How To Crack WEP – Part 3: Securing your WLAN

Skill Level 0 Countermeasures - more

Countermeasure 4: Turn it off!

People commonly overlook the simplest way of securing their wireless network - turning off the AP! A simple lamp timer can be used to turn off your AP during the overnight hours when you're not using it. If you have a wireless router, this will mean that your Internet connection will also be disabled, which also isn't such a bad thing.

If you can't or don't want to periodically shut down your Internet connection, you'll have to remember to disable your wireless router's radio manually - if it has this feature. Figure 2 shows a typical wireless disable control. This manual method is more prone to error, however, since it's just one more thing to forget.
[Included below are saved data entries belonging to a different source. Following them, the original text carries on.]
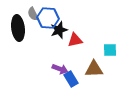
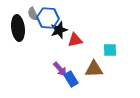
purple arrow: rotated 28 degrees clockwise
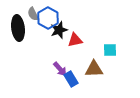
blue hexagon: rotated 25 degrees clockwise
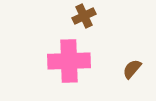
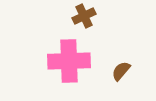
brown semicircle: moved 11 px left, 2 px down
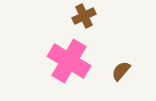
pink cross: rotated 33 degrees clockwise
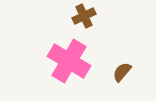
brown semicircle: moved 1 px right, 1 px down
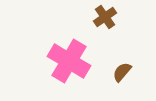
brown cross: moved 21 px right, 1 px down; rotated 10 degrees counterclockwise
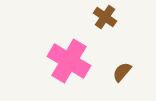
brown cross: rotated 20 degrees counterclockwise
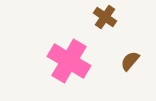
brown semicircle: moved 8 px right, 11 px up
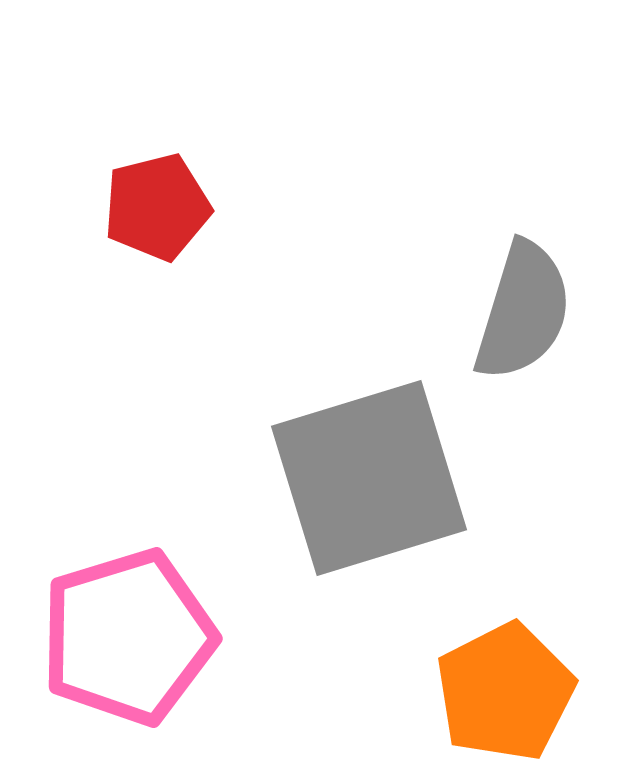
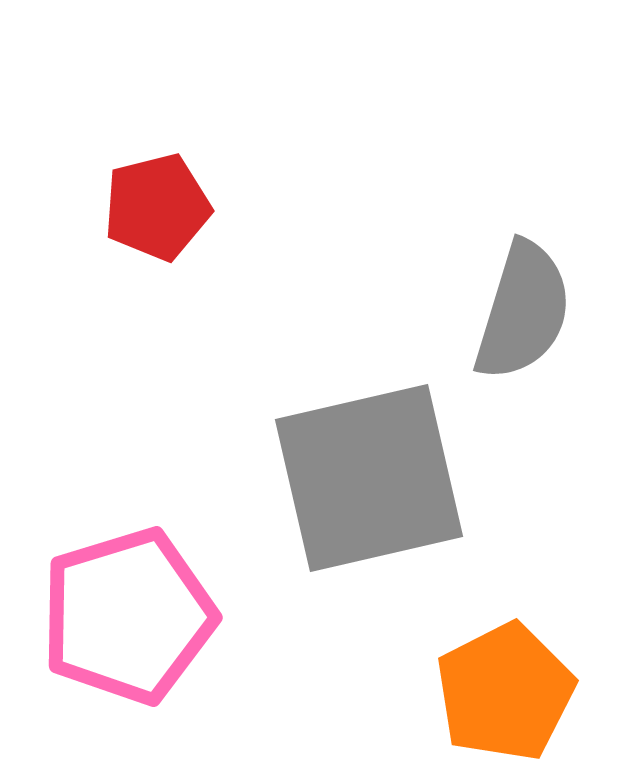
gray square: rotated 4 degrees clockwise
pink pentagon: moved 21 px up
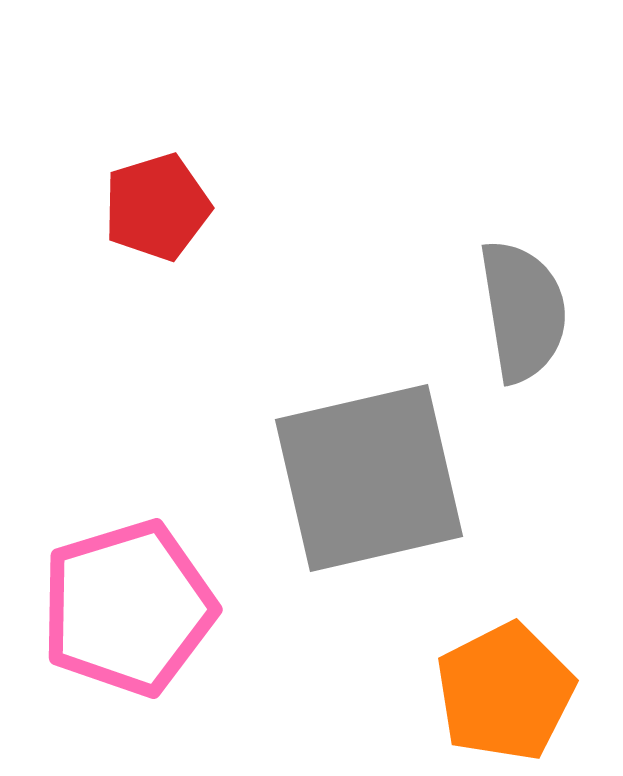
red pentagon: rotated 3 degrees counterclockwise
gray semicircle: rotated 26 degrees counterclockwise
pink pentagon: moved 8 px up
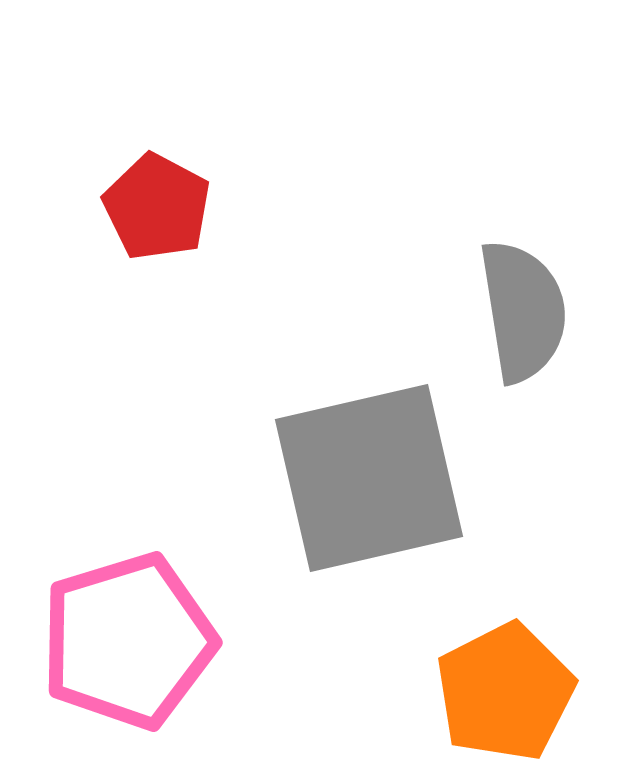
red pentagon: rotated 27 degrees counterclockwise
pink pentagon: moved 33 px down
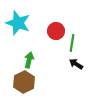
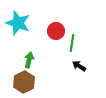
black arrow: moved 3 px right, 2 px down
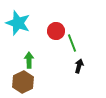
green line: rotated 30 degrees counterclockwise
green arrow: rotated 14 degrees counterclockwise
black arrow: rotated 72 degrees clockwise
brown hexagon: moved 1 px left
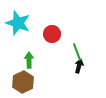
red circle: moved 4 px left, 3 px down
green line: moved 5 px right, 9 px down
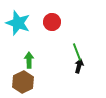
red circle: moved 12 px up
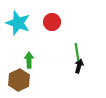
green line: rotated 12 degrees clockwise
brown hexagon: moved 4 px left, 2 px up
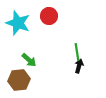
red circle: moved 3 px left, 6 px up
green arrow: rotated 133 degrees clockwise
brown hexagon: rotated 20 degrees clockwise
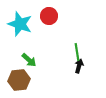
cyan star: moved 2 px right, 1 px down
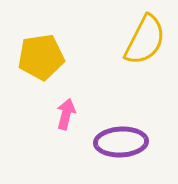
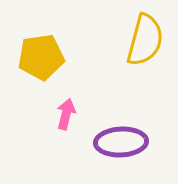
yellow semicircle: rotated 12 degrees counterclockwise
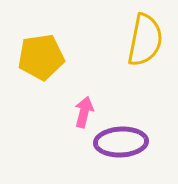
yellow semicircle: rotated 4 degrees counterclockwise
pink arrow: moved 18 px right, 2 px up
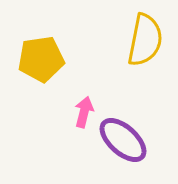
yellow pentagon: moved 2 px down
purple ellipse: moved 2 px right, 2 px up; rotated 45 degrees clockwise
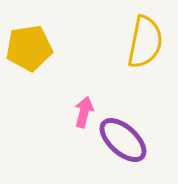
yellow semicircle: moved 2 px down
yellow pentagon: moved 12 px left, 11 px up
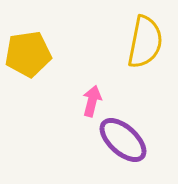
yellow pentagon: moved 1 px left, 6 px down
pink arrow: moved 8 px right, 11 px up
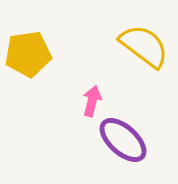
yellow semicircle: moved 1 px left, 4 px down; rotated 64 degrees counterclockwise
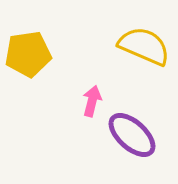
yellow semicircle: rotated 14 degrees counterclockwise
purple ellipse: moved 9 px right, 5 px up
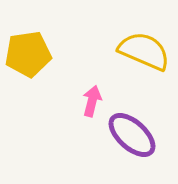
yellow semicircle: moved 5 px down
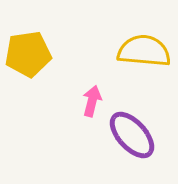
yellow semicircle: rotated 18 degrees counterclockwise
purple ellipse: rotated 6 degrees clockwise
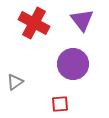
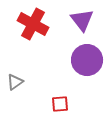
red cross: moved 1 px left, 1 px down
purple circle: moved 14 px right, 4 px up
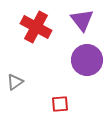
red cross: moved 3 px right, 3 px down
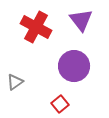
purple triangle: moved 1 px left
purple circle: moved 13 px left, 6 px down
red square: rotated 36 degrees counterclockwise
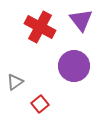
red cross: moved 4 px right
red square: moved 20 px left
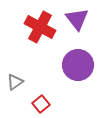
purple triangle: moved 4 px left, 1 px up
purple circle: moved 4 px right, 1 px up
red square: moved 1 px right
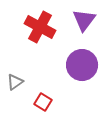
purple triangle: moved 7 px right, 1 px down; rotated 15 degrees clockwise
purple circle: moved 4 px right
red square: moved 2 px right, 2 px up; rotated 18 degrees counterclockwise
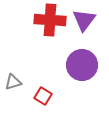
red cross: moved 10 px right, 7 px up; rotated 24 degrees counterclockwise
gray triangle: moved 2 px left; rotated 18 degrees clockwise
red square: moved 6 px up
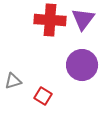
purple triangle: moved 1 px left, 1 px up
gray triangle: moved 1 px up
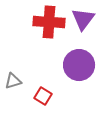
red cross: moved 1 px left, 2 px down
purple circle: moved 3 px left
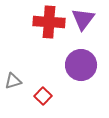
purple circle: moved 2 px right
red square: rotated 12 degrees clockwise
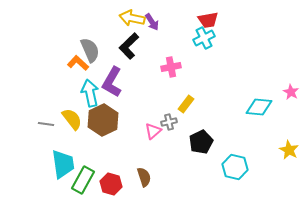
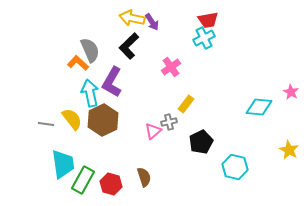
pink cross: rotated 24 degrees counterclockwise
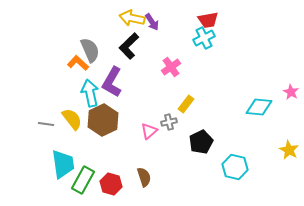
pink triangle: moved 4 px left
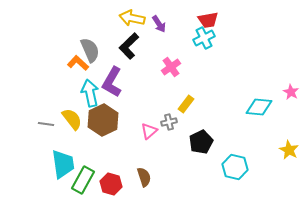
purple arrow: moved 7 px right, 2 px down
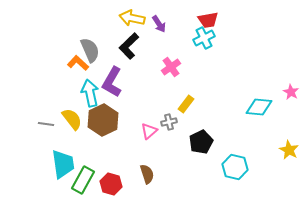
brown semicircle: moved 3 px right, 3 px up
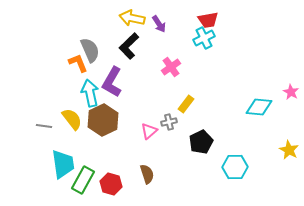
orange L-shape: rotated 25 degrees clockwise
gray line: moved 2 px left, 2 px down
cyan hexagon: rotated 15 degrees counterclockwise
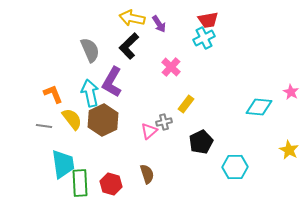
orange L-shape: moved 25 px left, 31 px down
pink cross: rotated 12 degrees counterclockwise
gray cross: moved 5 px left
green rectangle: moved 3 px left, 3 px down; rotated 32 degrees counterclockwise
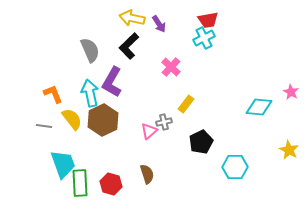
cyan trapezoid: rotated 12 degrees counterclockwise
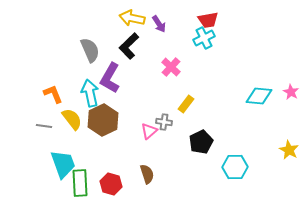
purple L-shape: moved 2 px left, 4 px up
cyan diamond: moved 11 px up
gray cross: rotated 21 degrees clockwise
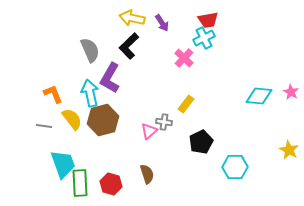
purple arrow: moved 3 px right, 1 px up
pink cross: moved 13 px right, 9 px up
brown hexagon: rotated 12 degrees clockwise
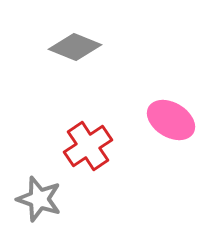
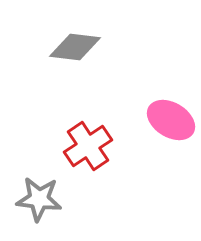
gray diamond: rotated 15 degrees counterclockwise
gray star: rotated 12 degrees counterclockwise
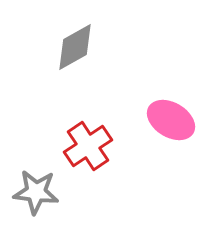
gray diamond: rotated 36 degrees counterclockwise
gray star: moved 3 px left, 7 px up
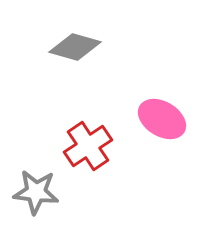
gray diamond: rotated 45 degrees clockwise
pink ellipse: moved 9 px left, 1 px up
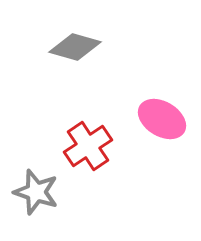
gray star: rotated 12 degrees clockwise
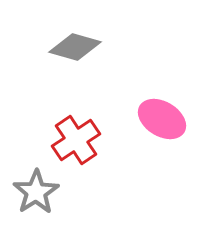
red cross: moved 12 px left, 6 px up
gray star: rotated 21 degrees clockwise
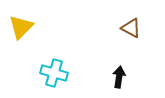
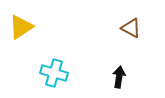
yellow triangle: rotated 12 degrees clockwise
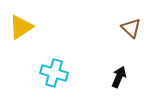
brown triangle: rotated 15 degrees clockwise
black arrow: rotated 15 degrees clockwise
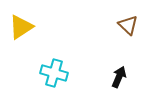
brown triangle: moved 3 px left, 3 px up
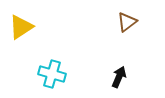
brown triangle: moved 1 px left, 3 px up; rotated 40 degrees clockwise
cyan cross: moved 2 px left, 1 px down
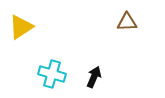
brown triangle: rotated 35 degrees clockwise
black arrow: moved 25 px left
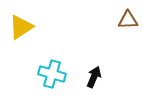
brown triangle: moved 1 px right, 2 px up
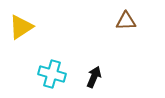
brown triangle: moved 2 px left, 1 px down
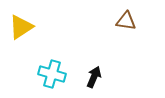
brown triangle: rotated 10 degrees clockwise
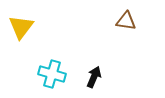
yellow triangle: rotated 20 degrees counterclockwise
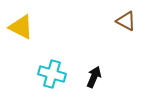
brown triangle: rotated 20 degrees clockwise
yellow triangle: rotated 40 degrees counterclockwise
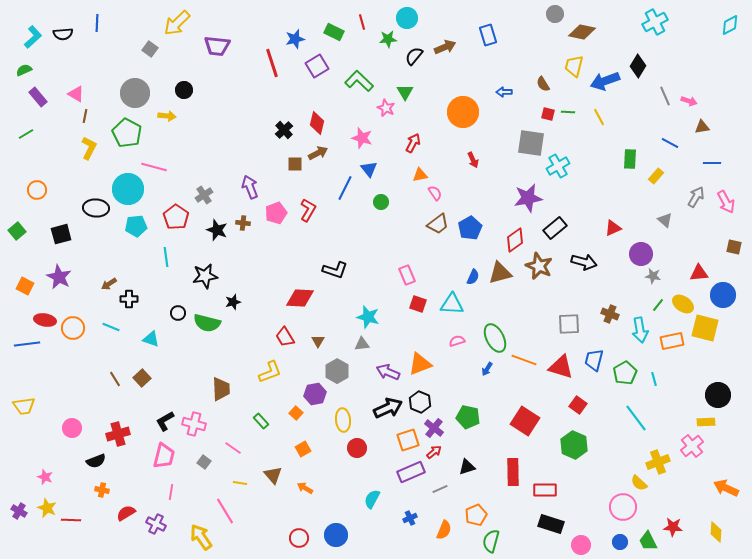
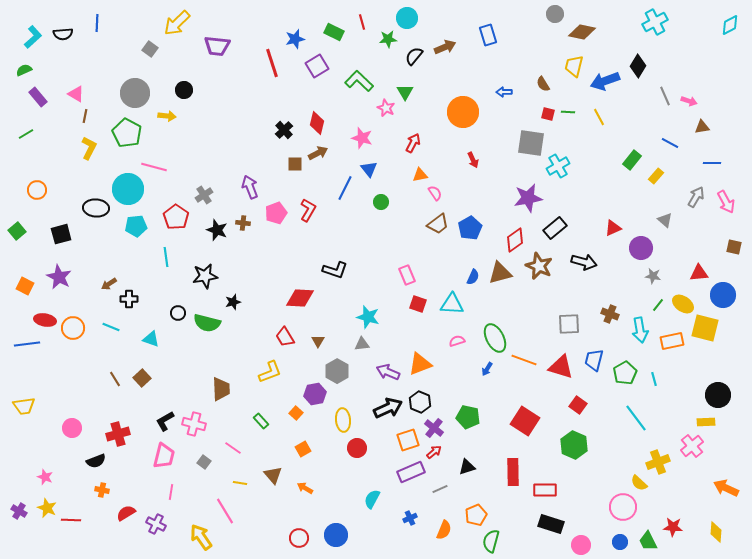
green rectangle at (630, 159): moved 2 px right, 1 px down; rotated 36 degrees clockwise
purple circle at (641, 254): moved 6 px up
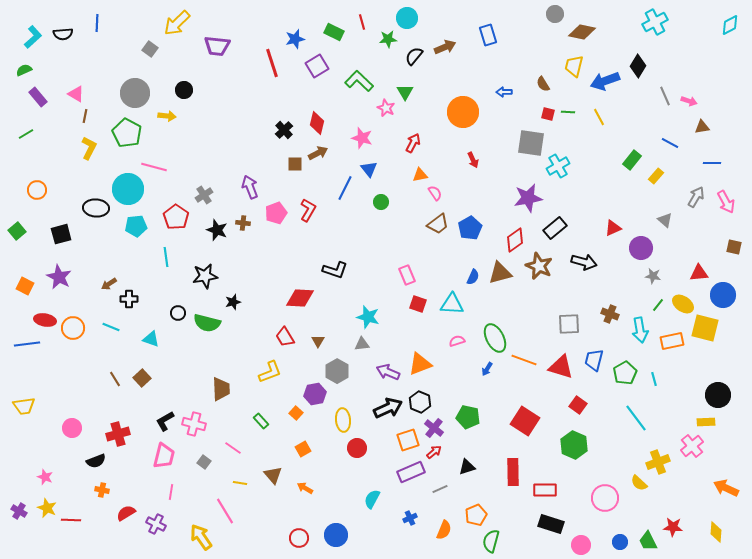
pink circle at (623, 507): moved 18 px left, 9 px up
Perhaps at some point manufacturers will add radio disable to the features that can be scheduled on wireless routers.

Shutting off the radio

Figure 2: Shutting off the radio

Countermeasure 5: MAC Address Filtering

MAC Address filtering is used to control access to your AP by allowing (or denying) access to a list of wireless client MAC addresses you enter. It will prevent an unskilled intruder from connecting to your WLAN, but MAC addresses are easily captured by more skilled attackers and wireless adapter MAC addresses easily changed to match a captured address.

MAC Address filtering on an older USR 8011 AP

Figure 3: MAC Address filtering on an older USR 8011 AP
(click image to enlarge)

Countermeasure 6: Lower the transmit power

While only a few consumer APs have this feature, lowering your transmit power can help limit intentional and accidental unauthorized connections. But with the increased sensitivity of wireless cards that even unskilled users can purchase, it may not be worth the bother - especially if you're trying to prevent unwanted connections in an apartment building or dorm.

Most skilled attackers typically use high-gain antennas, which allow them to detect very low signal levels and effectively offset this countermeasure.